Aperiodically Intermittent Event-Based Fixed-Time Consensus Tracking and Its Applications

In this paper, an aperiodically intermittent event-based control strategy is developed to investigate the practical fixed-time consensus (FTC) tracking problem of nonlinear multi-agent systems (MASs). Different from the traditional event-based scheme, we incorporate the event-based scheme into the intermittent control mechanism, and the aperiodically intermittent event-based mechanism is developed, which can significantly save resources, particularly in terms of reducing the energy consumption of communication. Additionally, our proposed mechanism enables practical intermittent event-based FTC tracking for a directed graph, while eliminating the dependence on initial states for convergence time estimation. Moreover, the measurement error and intermittent event-based controller are constructed based on the hyperbolic tangent function, then the non-differentiable problem and Zeno behavior can be avoided. Furthermore, an improved triggering mechanism of the event-based scheme is designed to avoid continuous monitoring in control intervals. Hence, resource consumption can be further reduced. Finally, the multiple ground vehicles and Chua's circuit are considered in simulation examples to verify the effectiveness of theoretical results.

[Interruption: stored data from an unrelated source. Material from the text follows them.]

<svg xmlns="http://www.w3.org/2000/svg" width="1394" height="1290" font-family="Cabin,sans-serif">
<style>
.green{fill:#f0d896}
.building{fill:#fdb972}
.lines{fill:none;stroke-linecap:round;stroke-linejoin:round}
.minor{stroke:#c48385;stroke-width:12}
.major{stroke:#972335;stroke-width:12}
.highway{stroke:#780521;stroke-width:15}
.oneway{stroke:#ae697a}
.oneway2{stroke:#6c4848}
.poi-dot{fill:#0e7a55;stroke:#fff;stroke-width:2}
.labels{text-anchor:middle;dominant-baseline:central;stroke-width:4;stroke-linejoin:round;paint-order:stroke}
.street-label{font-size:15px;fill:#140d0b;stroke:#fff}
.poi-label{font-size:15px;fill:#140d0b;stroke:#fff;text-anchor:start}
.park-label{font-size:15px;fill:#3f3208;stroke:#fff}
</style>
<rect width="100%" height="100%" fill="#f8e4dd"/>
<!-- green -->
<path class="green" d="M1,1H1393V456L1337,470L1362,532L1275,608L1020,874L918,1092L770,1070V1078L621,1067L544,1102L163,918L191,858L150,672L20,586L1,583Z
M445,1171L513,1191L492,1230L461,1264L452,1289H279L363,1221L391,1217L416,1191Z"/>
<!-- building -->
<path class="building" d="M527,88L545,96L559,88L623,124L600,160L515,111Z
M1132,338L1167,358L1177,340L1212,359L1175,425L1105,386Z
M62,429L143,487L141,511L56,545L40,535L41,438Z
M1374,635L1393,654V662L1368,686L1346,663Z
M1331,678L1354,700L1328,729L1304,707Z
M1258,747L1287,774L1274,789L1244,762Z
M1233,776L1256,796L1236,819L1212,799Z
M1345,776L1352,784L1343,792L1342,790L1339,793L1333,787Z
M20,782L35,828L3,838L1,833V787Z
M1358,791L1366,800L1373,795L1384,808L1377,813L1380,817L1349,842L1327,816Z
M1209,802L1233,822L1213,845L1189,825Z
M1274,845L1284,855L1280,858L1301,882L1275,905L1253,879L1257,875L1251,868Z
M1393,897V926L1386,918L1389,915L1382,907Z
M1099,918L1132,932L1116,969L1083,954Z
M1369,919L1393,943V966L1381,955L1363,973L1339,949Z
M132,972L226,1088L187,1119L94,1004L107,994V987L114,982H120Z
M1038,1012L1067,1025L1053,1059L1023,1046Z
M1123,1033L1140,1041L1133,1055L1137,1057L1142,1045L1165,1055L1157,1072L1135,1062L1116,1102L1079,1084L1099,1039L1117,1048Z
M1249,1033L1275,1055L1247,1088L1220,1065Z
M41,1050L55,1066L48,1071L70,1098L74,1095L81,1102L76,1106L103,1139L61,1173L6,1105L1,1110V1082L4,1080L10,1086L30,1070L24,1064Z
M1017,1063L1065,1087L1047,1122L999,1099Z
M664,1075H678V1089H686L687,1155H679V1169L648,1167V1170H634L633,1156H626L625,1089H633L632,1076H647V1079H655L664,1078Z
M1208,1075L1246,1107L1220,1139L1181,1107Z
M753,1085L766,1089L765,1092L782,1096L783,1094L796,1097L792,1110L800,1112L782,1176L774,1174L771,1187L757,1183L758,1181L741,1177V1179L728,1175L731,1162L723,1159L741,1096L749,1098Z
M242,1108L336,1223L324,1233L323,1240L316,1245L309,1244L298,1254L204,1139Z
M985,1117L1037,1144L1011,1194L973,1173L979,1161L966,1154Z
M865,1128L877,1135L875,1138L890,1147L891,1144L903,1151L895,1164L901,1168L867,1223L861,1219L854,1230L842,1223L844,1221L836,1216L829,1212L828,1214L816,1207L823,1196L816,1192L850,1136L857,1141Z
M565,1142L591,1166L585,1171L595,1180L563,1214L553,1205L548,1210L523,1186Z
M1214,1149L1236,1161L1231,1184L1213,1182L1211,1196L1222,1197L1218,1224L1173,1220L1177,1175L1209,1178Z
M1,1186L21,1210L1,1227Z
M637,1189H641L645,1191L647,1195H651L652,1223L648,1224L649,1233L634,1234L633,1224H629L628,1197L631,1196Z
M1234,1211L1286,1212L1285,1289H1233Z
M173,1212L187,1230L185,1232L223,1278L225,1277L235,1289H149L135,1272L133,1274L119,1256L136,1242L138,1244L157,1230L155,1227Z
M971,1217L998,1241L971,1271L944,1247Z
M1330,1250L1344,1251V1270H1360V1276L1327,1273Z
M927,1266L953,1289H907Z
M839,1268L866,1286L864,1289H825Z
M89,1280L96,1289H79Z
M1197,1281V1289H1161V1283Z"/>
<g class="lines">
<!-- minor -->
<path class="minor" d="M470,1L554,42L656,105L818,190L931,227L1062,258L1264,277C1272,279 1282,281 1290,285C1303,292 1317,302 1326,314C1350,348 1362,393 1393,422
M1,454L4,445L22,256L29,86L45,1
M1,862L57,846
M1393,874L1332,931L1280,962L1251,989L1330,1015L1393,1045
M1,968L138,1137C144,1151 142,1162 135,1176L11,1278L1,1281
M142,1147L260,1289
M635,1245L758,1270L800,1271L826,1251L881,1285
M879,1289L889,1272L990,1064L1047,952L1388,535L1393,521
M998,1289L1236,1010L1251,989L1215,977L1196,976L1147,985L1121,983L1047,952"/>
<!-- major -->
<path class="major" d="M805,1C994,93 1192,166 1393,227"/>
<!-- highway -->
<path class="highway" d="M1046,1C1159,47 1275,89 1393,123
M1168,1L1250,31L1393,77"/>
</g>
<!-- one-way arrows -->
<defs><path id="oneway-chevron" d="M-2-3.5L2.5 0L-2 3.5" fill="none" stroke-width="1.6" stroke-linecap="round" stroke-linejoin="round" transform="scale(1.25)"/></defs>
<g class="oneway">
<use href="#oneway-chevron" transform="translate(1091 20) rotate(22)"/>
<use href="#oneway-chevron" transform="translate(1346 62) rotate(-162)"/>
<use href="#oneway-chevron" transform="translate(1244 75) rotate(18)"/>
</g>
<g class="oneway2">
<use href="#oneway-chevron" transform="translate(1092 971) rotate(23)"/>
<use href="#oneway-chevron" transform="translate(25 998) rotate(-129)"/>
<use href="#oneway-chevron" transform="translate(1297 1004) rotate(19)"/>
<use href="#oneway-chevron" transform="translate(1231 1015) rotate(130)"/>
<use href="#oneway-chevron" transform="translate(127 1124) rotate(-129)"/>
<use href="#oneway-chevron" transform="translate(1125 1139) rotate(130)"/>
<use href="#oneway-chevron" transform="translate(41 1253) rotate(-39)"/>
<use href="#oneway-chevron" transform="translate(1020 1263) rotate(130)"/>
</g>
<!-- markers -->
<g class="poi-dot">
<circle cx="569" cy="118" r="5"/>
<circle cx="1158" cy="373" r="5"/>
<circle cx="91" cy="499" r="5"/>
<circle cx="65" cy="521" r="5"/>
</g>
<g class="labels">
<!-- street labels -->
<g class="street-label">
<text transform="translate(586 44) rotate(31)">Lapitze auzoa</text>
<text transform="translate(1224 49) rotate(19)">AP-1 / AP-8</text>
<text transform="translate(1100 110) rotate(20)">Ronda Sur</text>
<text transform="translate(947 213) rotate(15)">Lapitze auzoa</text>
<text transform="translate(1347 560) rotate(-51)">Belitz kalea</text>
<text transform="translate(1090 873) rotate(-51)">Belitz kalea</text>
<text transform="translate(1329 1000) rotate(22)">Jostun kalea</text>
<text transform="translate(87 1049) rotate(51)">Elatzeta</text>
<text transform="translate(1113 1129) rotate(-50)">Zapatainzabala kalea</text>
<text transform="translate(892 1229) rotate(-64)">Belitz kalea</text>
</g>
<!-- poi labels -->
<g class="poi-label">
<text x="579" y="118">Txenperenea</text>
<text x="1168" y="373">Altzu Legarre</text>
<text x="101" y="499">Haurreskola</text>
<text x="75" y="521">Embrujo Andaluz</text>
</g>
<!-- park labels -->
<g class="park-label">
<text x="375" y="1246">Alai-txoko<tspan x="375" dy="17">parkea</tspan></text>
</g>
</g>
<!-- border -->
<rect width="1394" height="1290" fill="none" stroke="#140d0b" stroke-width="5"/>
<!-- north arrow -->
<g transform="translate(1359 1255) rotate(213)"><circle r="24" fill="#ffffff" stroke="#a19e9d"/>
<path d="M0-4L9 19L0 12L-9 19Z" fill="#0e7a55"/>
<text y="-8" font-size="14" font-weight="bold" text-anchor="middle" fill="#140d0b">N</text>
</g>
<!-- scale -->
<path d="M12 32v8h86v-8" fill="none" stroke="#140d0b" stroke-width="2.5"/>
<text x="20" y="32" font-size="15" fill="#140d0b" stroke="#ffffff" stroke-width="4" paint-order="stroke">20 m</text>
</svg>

Note to Practitioners - This paper addresses the FTC tracking problem of MASs via intermittent event-based control for a directed graph, which can be applied to multiple ground vehicles and Chua's circuit system. Unlike the asymptotic and finite-time stability results, the upper bound of the convergence time can be estimated, which is unrelated to the initial states and can better satisfy the application requirements. Considering the limitation of communication bandwidth and saving resources, we take the event-based scheme into the intermittent control mechanism, and a new aperiodic intermittent event-based controller is designed under the fixed-time convergence. Contrary to the traditional fixed-time control strategies via intermittent control or event-based control, the proposed algorithms in this study can effectively reduce the update frequency of the controller and significantly save energy under intermittent monitoring, which is more friendly for control engineers. The feasibility of the obtained results is demonstrated by examples of multiple ground vehicles and Chua's circuit. Potential applications of the proposed control algorithms include smart grid, cooperative search and exploration.